An early warning system for damaging space weather phenomena could be developed thanks to a UK-led mission for the European Space Agency.
Space weather occurs when enhanced solar activity disturbs Earth’s magnetic field and atmosphere.
As well as emitting a continuous stream of magnetised plasma, known as solar wind, the sun also occasionally expels billions of tonnes of matter, threaded with magnetic fields. This matter expands outwards through space, in what are known as coronal mass ejections (CMEs).
If these huge clouds of matter pass over Earth, they can threaten satellites and aircraft, and disrupt GPS navigation systems, power grids and data and communication networks.
In 1989, for example, the entire province of Quebec in Canada suffered a power blackout for nine hours as a result of a solar storm. Similarly, a 2003 space weather event caused a blackout in Sweden, while an estimated 10 per cent of the entire satellite fleet suffered some sort of anomaly or malfunction.
A recent ESA study estimated the socio-economic cost of a single, extreme space weather event could be as much as €15bn.
Now a new ESA concept mission is hoping to provide accurate advanced warnings of such events. This would give power grid operators more time to take measures to protect their networks, for example, according to Emanuele Monchieri, project manager for the solar sentinel mission at Airbus UK, which is leading the development of the overall mission, including the spacecraft itself.
“We hope to increase the warning window, in order that we can intervene early on, so we have the time to put in place mitigation measures on the ground and in the air,” he said.
The spacecraft will be placed at a fixed point, away from the direct line between the sun and Earth, known as the 5th Lagrange point.
Coronal mass ejections typically travel at between 300-3000km/s, meaning there can be a very short window between detecting the event and it reaching Earth.
By placing the spacecraft at L5, which is at around a 60 degree angle from the sun-Earth line, it should allow operators to spot signs of a coronal mass ejection earlier, said Monchieri.
This position should also make it easier to monitor the direction of the coronal mass ejection. “It also allows us to estimate the speed of the coronal mass ejection early on, we can follow it from when it detaches from the sun until it arrives at Earth,” said Monchieri.
The mission also involves the Science and Technology Facilities Council’s (STFC) RAL Space department, which will be leading the development of instruments to observe the sun and the heliosphere. Meanwhile UCL Mullard Space Science Laboratory will lead the development of instruments to measure the solar wind.

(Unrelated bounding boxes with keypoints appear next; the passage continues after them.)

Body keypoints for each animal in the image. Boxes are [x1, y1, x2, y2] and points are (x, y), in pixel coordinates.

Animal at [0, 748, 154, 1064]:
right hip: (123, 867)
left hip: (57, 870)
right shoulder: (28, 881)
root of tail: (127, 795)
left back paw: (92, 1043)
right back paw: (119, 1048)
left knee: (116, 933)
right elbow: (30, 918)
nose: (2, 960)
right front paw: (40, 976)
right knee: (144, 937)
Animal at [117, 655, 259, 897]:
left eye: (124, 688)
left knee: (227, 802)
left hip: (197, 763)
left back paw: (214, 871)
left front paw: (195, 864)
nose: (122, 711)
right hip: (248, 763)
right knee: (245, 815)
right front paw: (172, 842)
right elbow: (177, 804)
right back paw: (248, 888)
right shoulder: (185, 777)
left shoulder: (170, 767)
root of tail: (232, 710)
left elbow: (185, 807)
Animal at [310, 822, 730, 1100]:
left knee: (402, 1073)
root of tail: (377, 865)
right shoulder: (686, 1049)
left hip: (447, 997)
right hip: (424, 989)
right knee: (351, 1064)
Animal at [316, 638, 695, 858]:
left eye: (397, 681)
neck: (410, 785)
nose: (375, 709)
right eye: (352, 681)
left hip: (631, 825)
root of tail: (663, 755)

“We will have a magnetograph and an ultraviolet imager, which will allow us to monitor the active regions on the sun – the sunspots – to investigate the magnetic field and potentially enable us to predict coronal mass ejection formation,” said Monchieri.

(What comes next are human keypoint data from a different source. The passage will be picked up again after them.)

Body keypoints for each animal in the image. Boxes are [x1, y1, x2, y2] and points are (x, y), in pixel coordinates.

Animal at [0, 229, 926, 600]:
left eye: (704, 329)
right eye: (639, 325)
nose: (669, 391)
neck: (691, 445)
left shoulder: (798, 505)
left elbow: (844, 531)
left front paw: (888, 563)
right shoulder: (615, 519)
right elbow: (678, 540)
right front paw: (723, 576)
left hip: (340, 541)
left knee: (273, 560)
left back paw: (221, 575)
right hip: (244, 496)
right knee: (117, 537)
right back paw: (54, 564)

An atmospheric imager will monitor the Earth-sun line, allowing the spacecraft to detect the speed and direction of coronal mass ejections more precisely.
“We will also have an instrument that will allow us to understand the intensity of the coronal mass ejection, how powerful it is,” he said.
A competing spacecraft platform will be developed by OHB in Germany. At the end of the studies, in around 18 months’ time, ESA will select a final design for the spacecraft and instruments.